Seawell and his co-authors used this process to calculate the competitiveness of every APA-accredited internship site in a recent study in Training and Education in Professional Psychology (Vol. 3, No. 3).

"Each student needs to decide, with their adviser, how much risk they are willing to take so they are not applying to only the most competitive sites, but including some balancing sites," he says.

The median match rate for internship sites (aggregating data from 2004 through 2007) is 5.5 percent. However, that number varied greatly, with the most competitive site, Lenox Hill Hospital in New York, accepting only 1.9 percent of applications to its internship program, and the least competitive site, the counseling center at James Madison University in Virginia, accepting 55.2 percent of applications. (JMU, however, reported their first year of data in 2007, notes Seawell.)

Despite conventional wisdom, students don't always need to cast a wide geographic net to improve their match rates, according to Seawell's analysis. While some cities are more competitive than others—with Chicago topping the list with a 4 percent match rate—a student who applies to Chicago's least competitive internships will have a better chance of matching than someone who applies to only highly competitive internships nationwide.

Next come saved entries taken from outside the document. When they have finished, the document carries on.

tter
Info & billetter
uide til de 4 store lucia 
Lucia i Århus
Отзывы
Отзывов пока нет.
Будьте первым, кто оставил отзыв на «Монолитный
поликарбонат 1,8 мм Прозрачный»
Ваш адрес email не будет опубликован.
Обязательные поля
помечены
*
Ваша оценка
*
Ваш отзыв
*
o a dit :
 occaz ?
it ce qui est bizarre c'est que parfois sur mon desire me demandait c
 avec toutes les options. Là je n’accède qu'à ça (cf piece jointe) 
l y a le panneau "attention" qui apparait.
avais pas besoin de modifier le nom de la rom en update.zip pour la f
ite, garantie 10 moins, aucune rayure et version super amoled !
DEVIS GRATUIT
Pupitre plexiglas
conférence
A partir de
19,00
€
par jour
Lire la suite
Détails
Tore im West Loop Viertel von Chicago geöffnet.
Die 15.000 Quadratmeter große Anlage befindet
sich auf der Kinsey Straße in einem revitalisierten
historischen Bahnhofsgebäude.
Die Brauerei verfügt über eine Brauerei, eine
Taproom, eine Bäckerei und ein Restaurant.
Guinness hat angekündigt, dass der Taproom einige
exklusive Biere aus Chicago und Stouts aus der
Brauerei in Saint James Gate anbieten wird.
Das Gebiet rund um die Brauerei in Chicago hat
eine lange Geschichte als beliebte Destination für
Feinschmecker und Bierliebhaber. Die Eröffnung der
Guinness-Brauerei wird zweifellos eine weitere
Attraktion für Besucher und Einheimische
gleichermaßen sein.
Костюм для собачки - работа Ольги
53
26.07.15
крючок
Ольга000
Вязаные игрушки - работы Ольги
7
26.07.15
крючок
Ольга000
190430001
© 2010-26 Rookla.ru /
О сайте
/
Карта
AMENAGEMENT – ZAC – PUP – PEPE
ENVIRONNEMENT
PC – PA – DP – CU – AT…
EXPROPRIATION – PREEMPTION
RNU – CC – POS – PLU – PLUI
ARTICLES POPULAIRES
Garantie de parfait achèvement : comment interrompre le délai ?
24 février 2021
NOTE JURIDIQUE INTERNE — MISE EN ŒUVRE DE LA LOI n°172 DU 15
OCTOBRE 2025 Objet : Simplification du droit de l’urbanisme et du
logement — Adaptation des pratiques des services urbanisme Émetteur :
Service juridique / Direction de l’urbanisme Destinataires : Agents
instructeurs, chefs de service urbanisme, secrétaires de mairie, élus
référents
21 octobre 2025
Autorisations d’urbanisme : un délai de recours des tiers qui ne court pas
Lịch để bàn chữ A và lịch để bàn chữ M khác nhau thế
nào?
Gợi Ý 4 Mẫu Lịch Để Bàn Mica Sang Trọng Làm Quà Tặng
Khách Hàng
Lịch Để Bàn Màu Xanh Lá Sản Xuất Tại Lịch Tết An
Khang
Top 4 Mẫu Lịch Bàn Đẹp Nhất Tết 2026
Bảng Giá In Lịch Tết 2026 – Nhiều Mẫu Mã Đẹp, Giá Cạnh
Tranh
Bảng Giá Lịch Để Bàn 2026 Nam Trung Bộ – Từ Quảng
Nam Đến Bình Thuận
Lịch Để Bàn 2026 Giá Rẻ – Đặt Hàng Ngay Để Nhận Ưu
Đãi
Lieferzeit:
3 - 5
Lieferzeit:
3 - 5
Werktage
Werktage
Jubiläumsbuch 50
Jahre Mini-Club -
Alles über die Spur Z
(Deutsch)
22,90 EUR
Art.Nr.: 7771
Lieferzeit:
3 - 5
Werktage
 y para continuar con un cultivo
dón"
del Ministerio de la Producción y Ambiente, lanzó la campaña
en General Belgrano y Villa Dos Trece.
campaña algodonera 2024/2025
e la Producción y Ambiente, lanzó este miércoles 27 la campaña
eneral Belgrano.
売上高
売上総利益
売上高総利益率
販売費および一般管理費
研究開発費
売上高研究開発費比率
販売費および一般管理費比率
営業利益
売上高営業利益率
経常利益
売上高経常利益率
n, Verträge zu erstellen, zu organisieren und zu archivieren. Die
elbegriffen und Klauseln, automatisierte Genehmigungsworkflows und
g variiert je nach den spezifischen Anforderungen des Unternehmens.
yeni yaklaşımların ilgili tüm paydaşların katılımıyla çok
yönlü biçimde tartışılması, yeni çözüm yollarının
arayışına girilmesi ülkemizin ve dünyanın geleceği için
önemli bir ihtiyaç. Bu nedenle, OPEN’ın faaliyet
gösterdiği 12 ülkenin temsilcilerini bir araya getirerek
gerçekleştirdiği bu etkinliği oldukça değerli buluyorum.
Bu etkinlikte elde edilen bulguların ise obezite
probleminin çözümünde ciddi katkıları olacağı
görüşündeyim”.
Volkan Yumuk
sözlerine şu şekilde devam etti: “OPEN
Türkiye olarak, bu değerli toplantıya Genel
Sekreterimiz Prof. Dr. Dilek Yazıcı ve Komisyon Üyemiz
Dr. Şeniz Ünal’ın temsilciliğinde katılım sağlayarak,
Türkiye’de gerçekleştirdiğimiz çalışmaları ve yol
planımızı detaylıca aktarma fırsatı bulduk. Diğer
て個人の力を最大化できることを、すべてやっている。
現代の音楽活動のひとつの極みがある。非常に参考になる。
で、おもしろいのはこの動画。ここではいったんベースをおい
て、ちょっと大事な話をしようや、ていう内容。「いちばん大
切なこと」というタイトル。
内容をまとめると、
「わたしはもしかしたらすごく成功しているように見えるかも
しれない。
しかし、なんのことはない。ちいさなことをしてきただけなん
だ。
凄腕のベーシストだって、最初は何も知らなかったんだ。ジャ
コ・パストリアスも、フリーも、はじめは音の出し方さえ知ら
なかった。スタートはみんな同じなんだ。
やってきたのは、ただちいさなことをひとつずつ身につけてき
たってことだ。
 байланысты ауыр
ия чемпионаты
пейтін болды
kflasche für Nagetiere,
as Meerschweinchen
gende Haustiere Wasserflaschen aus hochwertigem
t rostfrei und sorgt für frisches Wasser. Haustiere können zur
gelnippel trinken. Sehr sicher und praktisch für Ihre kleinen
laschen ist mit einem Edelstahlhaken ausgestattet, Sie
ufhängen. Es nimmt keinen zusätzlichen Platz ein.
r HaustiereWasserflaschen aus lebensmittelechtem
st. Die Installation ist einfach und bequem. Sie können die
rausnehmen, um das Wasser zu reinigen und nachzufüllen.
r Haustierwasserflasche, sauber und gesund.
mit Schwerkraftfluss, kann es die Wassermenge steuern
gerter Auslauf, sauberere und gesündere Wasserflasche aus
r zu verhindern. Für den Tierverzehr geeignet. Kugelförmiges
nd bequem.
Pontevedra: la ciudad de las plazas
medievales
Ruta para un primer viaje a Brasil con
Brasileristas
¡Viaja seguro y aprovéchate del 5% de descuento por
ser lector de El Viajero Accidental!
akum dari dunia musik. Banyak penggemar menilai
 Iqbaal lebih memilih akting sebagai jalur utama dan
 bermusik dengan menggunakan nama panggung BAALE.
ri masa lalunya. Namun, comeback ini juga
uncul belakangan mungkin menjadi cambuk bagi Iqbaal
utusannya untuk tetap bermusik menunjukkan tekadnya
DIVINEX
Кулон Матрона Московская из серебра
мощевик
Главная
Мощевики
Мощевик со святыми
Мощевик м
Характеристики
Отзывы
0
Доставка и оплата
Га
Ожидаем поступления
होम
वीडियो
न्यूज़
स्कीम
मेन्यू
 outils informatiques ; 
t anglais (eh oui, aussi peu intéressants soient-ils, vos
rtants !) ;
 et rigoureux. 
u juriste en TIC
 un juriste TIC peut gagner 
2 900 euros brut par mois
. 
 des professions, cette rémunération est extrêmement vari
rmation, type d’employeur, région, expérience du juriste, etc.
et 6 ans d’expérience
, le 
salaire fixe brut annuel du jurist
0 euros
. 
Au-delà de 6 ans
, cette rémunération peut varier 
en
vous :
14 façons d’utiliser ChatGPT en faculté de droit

Of course, that strategy is just a small part of ensuring a good internship match, notes Seawell. Finding sites that fit your interests and career goals and impressing training directors with your applications and interviews should be applicants' top priorities. But given how competitive the internship match has become, "Every little bit of information you can gather to give you an edge helps," he says.

—S. Dingfelder

What cities have the fiercest competition for internships?

Four-year match rate

1. Chicago 3.97 %
2. Philadelphia 4.43 %
3. San Francisco 4.48 %
4. Denver 4.60 %
5. New York 4.67 %
6. Boston 5.12 %
7. Los Angeles 5.20 %
8. San Diego 5.54 %
9. Dallas 5.60 %
10. Seattle 5.65 %

Source: Seawell, D.B., Krohn, N., Gorgens, K.A., & Erickson Cornish, J.A. (2009). Geography and internship match rates: Quantifying competitiveness and discussing implications for the internship imbalance. Training and Education in Professional Psychology, 3, 127–134.